#### [Written exercise]
Convert the material below, from its first line up to and including the line with "genus: Vespula", into a JSON list of strings with one string per line and blank lines left out.

============

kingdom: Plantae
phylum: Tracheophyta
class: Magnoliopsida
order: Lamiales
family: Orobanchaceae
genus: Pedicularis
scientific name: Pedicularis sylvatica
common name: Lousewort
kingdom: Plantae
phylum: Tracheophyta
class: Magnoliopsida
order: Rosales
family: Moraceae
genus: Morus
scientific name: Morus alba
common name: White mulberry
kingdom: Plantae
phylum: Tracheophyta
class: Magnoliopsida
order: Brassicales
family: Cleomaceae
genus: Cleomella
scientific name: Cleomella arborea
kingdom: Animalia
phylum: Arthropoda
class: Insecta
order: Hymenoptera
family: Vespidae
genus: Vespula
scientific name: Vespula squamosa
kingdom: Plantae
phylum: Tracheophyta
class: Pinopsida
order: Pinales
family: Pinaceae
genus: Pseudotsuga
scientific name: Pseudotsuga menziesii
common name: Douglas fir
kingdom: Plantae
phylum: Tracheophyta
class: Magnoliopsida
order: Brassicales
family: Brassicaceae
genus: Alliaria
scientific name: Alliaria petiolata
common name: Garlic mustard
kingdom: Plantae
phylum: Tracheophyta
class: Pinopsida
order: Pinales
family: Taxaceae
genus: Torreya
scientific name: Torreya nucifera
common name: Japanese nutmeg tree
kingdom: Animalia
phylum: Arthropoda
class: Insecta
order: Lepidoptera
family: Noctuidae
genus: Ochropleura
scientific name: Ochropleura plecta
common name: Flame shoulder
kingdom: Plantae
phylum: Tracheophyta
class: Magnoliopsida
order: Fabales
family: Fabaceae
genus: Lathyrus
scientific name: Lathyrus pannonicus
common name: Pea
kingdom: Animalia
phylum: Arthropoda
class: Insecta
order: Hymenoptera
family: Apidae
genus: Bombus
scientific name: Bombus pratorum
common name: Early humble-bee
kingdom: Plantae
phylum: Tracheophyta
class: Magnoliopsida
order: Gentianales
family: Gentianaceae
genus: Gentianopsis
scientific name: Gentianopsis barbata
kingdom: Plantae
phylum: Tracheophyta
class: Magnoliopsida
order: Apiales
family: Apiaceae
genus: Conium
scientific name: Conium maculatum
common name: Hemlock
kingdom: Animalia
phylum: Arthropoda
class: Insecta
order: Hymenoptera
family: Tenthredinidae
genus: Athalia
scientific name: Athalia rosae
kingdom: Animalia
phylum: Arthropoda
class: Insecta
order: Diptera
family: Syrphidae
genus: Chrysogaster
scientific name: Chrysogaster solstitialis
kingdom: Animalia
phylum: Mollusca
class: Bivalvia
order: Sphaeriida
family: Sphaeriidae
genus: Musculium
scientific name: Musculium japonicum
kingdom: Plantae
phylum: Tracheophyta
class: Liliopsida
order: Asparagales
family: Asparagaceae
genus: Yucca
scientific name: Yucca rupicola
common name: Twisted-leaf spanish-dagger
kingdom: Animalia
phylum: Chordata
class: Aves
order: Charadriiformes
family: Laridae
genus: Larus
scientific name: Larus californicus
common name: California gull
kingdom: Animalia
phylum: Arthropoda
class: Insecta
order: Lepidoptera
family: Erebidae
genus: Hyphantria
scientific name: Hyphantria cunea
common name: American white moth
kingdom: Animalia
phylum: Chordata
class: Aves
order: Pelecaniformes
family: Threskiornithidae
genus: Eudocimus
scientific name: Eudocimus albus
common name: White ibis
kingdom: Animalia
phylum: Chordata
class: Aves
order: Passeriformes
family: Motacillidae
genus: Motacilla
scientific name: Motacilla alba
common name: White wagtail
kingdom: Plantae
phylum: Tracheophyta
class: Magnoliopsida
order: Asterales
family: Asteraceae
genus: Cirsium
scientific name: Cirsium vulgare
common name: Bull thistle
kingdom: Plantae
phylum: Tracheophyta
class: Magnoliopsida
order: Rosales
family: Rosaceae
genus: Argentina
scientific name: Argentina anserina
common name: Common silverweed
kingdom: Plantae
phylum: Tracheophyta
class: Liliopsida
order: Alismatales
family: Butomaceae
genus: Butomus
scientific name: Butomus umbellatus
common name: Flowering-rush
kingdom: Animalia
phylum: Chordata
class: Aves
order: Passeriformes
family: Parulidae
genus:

============

#### [Expected answer]
[
  "kingdom: Plantae",
  "phylum: Tracheophyta",
  "class: Magnoliopsida",
  "order: Lamiales",
  "family: Orobanchaceae",
  "genus: Pedicularis",
  "scientific name: Pedicularis sylvatica",
  "common name: Lousewort",
  "kingdom: Plantae",
  "phylum: Tracheophyta",
  "class: Magnoliopsida",
  "order: Rosales",
  "family: Moraceae",
  "genus: Morus",
  "scientific name: Morus alba",
  "common name: White mulberry",
  "kingdom: Plantae",
  "phylum: Tracheophyta",
  "class: Magnoliopsida",
  "order: Brassicales",
  "family: Cleomaceae",
  "genus: Cleomella",
  "scientific name: Cleomella arborea",
  "kingdom: Animalia",
  "phylum: Arthropoda",
  "class: Insecta",
  "order: Hymenoptera",
  "family: Vespidae",
  "genus: Vespula"
]